She took a breath. “Do you call Makho a failure, then?”

He laughed. She envied him the lightness she heard. “No, never. The queen and my master did well when they chose him. He is like a knife of finest blackstone, so sharp that he can cut the air itself and make it bleed.”

“When you say your master, you mean Akhenabi.” The Lord of Song’s bottomless black eyes and wrinkled mask now lurked at the edges of many of her dreams. “Are you saying that he chose this Queen’s Hand?”

He ignored her question. “The Lord of Song is more than my master. He will be the savior of our people.” Saomeji spoke so flatly it almost sounded as though he didn’t believe it, that he was speaking by rote, but there was a gleam in his alien golden eyes that she didn’t recognize. “You interested him, hand-sister. I could tell.”

His words touched something that had been disturbing her since Bitter Moon Castle. Emboldened by the distance between themselves and the rest of their comrades, she turned and asked him, “Why did your master let me go?”

The Singer’s look was carefully blank. “This hand of Talons was ordered by the queen, and sworn to her and her alone. How could my master have interfered?”

This was ground far more dangerous than the slope they climbed, but now that she had started Nezeru felt a sort of heedless freedom, as though this night and this high place were both outside the bounds of what was ordinary. Another part of her was horrified by such risky behavior, but nothing had seemed quite the same since Makho had used the hebi-kei on her. “You surely know better than that, Singer Saomeji. Chieftain Makho was the queen’s choice to lead this hand. Makho wished me sent back to Nakkiga for punishment. Why would Akhenabi thwart him of his will?”

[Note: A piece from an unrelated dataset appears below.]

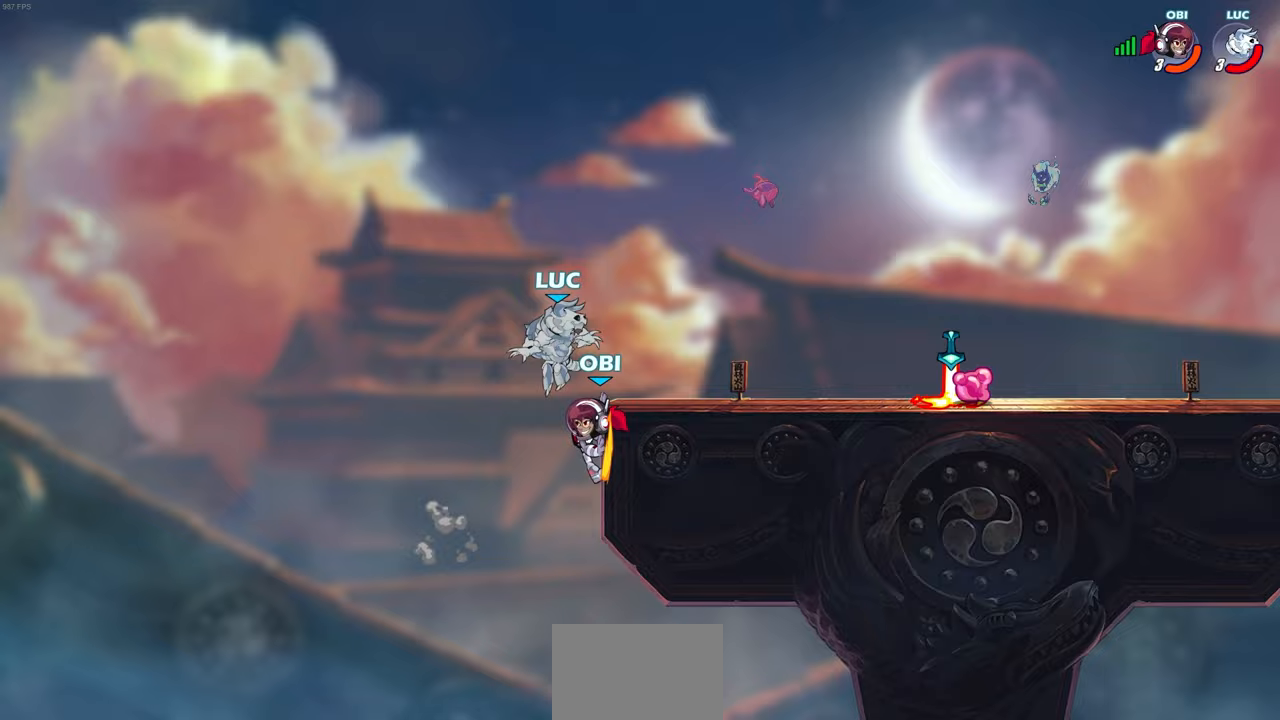
{"buttons": [], "left_stick": "right", "right_stick": "center", "events": [[200, "R2", "down"], [383, "R2", "up"], [383, "left_stick", "left"], [467, "left_stick", "right"]]}
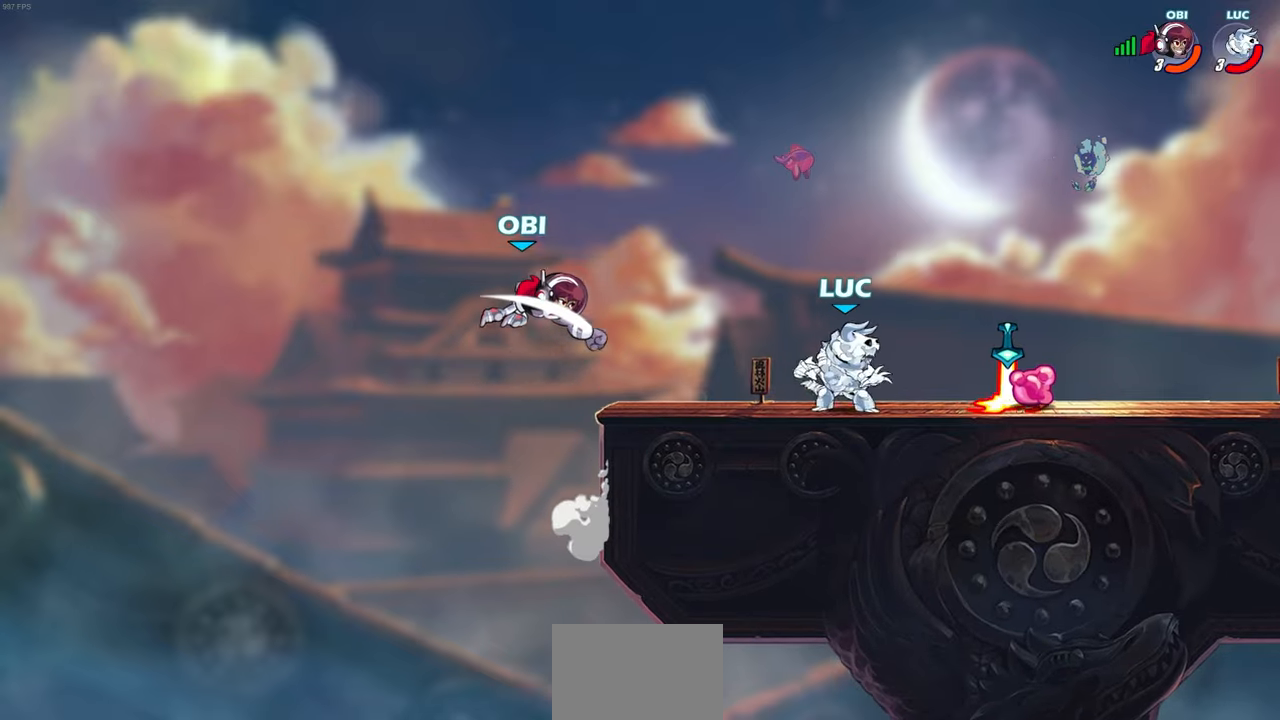
{"buttons": [], "left_stick": "center", "right_stick": "center", "events": [[200, "R1", "down"], [200, "left_stick", "left"], [250, "R1", "up"], [317, "R2", "down"], [350, "CIRCLE", "down"], [417, "left_stick", "center"], [433, "R2", "up"], [450, "CIRCLE", "up"]]}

Saomeji did not speak for a while, and they climbed in almost complete silence. For a Singer, he was well trained in stealth.

“Do you know anything of my master, hand-sister?” Saomeji said at last. “Beyond the stories children tell each other?”

“I know he is one of the very oldest,” she said carefully. “One of the first Landborn, after our ships found their way here. I know that he has the queen’s ear, and her trust. I know that he is feared in every land, by people who have never looked on his face or heard his voice.” And by me, too, she thought. How I wish I had never seen him so closely!

Saomeji shook his head. “You know very little, then, young Nezeru. We are of an age, you and I, but I know more than you—much more.” He looked straight ahead, as though describing a picture only he could see. “I have walked the deep places below Nakkiga, the ancient depths where our people no longer go, and I have seen things there that would send you into madness . . . but still I am as a child to Akhenabi and his closest kin. We all are. The old ones, the masked ones, are subtle beyond our understanding. What are we, who have lived but a few hundred turns of the seasons, to those who have passed a thousand winters—or ten thousand?” He opened his eyes, fixing her with his honey-yellow stare. “My master saw something in you. What that was I cannot say, nor even guess. As well might a snail try to understand the reasons of the foot that crushes him or spares him. Because we are small, Nezeru. We are small, you and I and even Makho, and our span is scarcely longer than that of the mortals who swarm the land and destroy our peace—a few centuries, then we are dust. The Queen does not die, and her chosen ones do not die either, although eventually all the rest of our kind find their ending. How can you and I judge the thoughts of those who have seen the very form of the world shift—seen mountains rise, seas dry?”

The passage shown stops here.